Both lawsuits cite violations under the Civil Rights Act of 1964, which offers protections against sexual discrimination, in a move that marks the first time the federal government has used the law to protect transgender workers against private companies, according to the EEOC.
A complaint filed Thursday comes against a Detroit-based funeral home and alleges it discriminated based on sex when the company fired an embalmer because she was transitioning from being a male to a female.
Amiee Stephens worked at RG & GR Harris Funeral Homes from October 2007 until last year when she notified the company she was undergoing a gender transition procedure, according to the complaint filed in Michigan federal court.
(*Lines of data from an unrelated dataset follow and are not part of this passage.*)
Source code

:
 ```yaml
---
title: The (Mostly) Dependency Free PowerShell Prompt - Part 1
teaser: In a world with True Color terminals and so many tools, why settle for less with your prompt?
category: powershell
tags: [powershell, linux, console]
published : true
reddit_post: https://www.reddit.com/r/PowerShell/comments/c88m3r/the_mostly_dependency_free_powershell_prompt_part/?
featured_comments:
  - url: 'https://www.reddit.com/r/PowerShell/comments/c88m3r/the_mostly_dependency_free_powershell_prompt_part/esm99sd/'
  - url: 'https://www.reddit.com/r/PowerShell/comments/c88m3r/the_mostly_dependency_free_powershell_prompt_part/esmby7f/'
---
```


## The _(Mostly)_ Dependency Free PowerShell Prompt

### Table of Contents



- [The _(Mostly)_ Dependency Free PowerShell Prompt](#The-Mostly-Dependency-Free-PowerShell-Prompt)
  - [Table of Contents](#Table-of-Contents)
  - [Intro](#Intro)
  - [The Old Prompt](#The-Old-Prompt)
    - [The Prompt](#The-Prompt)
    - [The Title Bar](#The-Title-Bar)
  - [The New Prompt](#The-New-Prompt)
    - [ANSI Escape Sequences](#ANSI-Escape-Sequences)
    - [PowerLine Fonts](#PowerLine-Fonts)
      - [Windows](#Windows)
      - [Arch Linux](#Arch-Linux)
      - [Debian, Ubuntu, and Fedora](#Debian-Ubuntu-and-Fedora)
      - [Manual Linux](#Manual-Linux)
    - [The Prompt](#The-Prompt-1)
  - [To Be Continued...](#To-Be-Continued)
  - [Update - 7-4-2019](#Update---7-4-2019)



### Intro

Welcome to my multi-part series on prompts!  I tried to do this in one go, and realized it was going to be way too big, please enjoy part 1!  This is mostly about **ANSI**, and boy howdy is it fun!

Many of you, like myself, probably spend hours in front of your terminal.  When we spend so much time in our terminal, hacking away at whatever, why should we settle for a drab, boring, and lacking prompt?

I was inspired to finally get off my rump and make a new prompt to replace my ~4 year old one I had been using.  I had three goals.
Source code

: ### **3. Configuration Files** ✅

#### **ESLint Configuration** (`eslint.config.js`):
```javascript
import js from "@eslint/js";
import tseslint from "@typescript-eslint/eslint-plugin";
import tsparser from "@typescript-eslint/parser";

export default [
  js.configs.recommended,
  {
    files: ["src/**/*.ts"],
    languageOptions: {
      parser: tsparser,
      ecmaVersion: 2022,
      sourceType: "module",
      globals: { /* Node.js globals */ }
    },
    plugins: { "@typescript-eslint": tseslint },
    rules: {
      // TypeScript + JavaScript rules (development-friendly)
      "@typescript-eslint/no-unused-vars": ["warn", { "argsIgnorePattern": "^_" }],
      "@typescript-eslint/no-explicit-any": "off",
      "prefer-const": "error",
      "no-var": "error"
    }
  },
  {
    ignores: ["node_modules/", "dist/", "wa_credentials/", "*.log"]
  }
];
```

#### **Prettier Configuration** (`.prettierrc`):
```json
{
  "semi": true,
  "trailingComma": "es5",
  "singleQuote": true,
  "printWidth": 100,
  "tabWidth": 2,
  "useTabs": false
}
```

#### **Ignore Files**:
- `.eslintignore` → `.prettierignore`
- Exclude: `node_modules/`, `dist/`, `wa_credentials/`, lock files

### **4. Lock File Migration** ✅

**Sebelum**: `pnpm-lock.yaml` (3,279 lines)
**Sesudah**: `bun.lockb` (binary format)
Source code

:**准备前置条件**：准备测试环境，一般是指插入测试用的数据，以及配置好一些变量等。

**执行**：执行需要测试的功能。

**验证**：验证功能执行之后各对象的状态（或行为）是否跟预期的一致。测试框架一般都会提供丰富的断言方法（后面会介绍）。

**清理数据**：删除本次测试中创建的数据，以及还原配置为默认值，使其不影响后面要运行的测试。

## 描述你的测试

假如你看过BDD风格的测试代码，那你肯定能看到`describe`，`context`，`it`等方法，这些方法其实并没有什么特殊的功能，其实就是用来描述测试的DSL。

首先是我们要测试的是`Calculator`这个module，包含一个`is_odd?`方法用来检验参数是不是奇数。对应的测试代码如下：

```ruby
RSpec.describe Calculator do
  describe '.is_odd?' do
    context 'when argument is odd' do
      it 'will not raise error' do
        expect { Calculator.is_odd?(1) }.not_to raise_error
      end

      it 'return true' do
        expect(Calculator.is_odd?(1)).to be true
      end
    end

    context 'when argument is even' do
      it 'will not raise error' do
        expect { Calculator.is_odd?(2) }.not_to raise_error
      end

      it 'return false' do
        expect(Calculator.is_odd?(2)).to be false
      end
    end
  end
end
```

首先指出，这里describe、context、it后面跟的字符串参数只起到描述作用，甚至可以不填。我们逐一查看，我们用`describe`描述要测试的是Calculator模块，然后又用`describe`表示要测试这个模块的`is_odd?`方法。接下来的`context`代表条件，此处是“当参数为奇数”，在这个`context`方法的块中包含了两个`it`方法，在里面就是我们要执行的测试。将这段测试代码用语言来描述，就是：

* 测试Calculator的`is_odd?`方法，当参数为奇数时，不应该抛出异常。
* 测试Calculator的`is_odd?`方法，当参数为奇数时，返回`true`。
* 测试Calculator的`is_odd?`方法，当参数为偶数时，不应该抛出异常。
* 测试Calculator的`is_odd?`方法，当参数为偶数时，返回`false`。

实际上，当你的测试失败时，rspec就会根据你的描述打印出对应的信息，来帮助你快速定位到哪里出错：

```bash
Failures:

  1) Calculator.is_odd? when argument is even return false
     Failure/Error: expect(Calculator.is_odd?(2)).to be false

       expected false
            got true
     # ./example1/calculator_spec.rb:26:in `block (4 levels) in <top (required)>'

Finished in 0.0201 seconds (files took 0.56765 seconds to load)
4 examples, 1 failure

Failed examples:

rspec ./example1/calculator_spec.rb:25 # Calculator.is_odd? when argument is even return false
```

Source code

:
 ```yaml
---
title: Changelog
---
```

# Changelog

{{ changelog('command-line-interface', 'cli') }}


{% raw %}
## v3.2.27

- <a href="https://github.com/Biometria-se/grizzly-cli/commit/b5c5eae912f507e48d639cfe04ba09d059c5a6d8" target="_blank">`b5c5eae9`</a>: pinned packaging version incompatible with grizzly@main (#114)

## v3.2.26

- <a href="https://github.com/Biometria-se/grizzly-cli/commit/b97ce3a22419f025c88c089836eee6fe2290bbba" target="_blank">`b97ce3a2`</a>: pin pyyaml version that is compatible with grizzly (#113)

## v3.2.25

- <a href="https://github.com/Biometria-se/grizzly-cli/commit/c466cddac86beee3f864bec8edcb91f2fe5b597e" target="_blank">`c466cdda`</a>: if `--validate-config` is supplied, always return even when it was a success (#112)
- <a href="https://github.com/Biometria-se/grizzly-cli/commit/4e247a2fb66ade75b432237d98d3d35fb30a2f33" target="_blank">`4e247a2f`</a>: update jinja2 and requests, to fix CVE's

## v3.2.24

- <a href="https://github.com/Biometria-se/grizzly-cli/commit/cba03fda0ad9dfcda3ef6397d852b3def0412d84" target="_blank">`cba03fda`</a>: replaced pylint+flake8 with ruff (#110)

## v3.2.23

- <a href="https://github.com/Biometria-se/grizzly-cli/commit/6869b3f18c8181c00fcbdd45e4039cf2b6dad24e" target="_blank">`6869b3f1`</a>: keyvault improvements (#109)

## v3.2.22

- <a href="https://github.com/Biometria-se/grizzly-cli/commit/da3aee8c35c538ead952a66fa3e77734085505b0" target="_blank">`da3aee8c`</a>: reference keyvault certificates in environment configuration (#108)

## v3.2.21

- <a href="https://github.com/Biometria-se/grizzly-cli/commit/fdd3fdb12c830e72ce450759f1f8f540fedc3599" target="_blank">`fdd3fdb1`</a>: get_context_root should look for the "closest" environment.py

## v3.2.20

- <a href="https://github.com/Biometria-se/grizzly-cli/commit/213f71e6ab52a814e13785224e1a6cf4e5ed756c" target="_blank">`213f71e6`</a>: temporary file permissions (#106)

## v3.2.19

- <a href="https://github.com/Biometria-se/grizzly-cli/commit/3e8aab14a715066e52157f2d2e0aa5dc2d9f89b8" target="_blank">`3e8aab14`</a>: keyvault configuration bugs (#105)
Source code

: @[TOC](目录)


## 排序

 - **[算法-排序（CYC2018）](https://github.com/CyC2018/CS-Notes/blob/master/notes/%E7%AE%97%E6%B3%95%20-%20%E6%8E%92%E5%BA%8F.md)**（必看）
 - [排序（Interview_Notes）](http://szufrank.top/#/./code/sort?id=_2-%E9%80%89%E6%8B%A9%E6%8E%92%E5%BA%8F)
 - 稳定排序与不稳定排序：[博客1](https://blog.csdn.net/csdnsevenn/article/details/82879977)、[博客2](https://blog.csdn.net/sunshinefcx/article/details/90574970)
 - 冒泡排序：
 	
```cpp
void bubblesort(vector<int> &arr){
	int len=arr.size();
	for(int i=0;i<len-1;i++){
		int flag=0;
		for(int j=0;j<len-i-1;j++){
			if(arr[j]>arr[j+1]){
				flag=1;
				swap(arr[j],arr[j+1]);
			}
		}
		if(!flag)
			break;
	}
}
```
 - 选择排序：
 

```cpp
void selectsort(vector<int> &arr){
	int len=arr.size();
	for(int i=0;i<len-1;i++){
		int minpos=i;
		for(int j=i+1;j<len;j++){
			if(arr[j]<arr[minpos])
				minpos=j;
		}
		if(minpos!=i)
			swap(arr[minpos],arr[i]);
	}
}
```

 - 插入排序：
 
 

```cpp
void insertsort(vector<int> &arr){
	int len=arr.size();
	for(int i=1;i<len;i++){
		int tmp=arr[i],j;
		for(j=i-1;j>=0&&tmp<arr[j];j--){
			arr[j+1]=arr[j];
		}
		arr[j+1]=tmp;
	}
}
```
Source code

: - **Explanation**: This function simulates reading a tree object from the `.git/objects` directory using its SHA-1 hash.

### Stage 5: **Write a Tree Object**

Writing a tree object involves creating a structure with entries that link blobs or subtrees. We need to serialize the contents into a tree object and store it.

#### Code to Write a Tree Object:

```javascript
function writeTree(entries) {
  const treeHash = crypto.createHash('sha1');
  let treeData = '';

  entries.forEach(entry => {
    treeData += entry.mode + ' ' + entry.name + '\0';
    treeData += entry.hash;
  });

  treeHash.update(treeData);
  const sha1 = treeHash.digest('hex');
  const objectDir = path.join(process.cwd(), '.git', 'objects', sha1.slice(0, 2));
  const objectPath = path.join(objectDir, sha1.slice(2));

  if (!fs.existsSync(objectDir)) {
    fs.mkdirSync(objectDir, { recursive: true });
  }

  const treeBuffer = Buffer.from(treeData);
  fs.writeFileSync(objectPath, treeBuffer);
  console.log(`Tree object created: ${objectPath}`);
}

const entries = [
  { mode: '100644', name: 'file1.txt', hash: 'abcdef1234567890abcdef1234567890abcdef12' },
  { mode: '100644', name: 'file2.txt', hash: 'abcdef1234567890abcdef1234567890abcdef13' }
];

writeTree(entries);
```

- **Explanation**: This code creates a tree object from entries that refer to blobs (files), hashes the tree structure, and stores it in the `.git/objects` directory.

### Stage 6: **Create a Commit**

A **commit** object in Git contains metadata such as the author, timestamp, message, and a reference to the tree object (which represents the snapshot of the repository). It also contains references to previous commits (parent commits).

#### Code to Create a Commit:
Two weeks after Stephens notified her employer of the procedure, she was terminated for “proposing to do” what the company believed was unacceptable, according to the complaint.
Prior to filing the lawsuit in U.S. District court a pre-litigation settlement could not be reached.
A call seeking comment from RG & GR Harris Funeral Homes was not immediately returned.
The other complaint filed Thursday by the EEOC came against a Lakeland, Fla., based eye-care facility. The suit alleges the Lakeland Eye Clinic fired an employee after she notified the company she was transgender.
“An employee should not be denied employment opportunities because he or she does not conform to the preferred or expected gender norms or roles of the employer or co-workers,” Malcolm S. Medley, director for the EEOC’s Miami District Office, said in a statement. “Protections must be afforded to such employees.”
Lakeland Eye Clinic officials offered no immediate comment Thursday.
The lawsuits filed by the EEOC on Thursday come after a 2012 land mark decision by the EEOC where it ruled for the first time that discrimination against transgender employees is covered under the 1964 Civil Rights Act. The ruling came after the commission sided with a woman in a complaint that she was denied work at a an Alcohol, Tobacco and Firearms lab in northern California.
In the suit -- Mia Macy v. U.S. Atty. Gen. Eric Holder -- it was determined that the ATF was in violation of the Civil Rights Act of 1964 title VII that offers protections from sexual discrimination.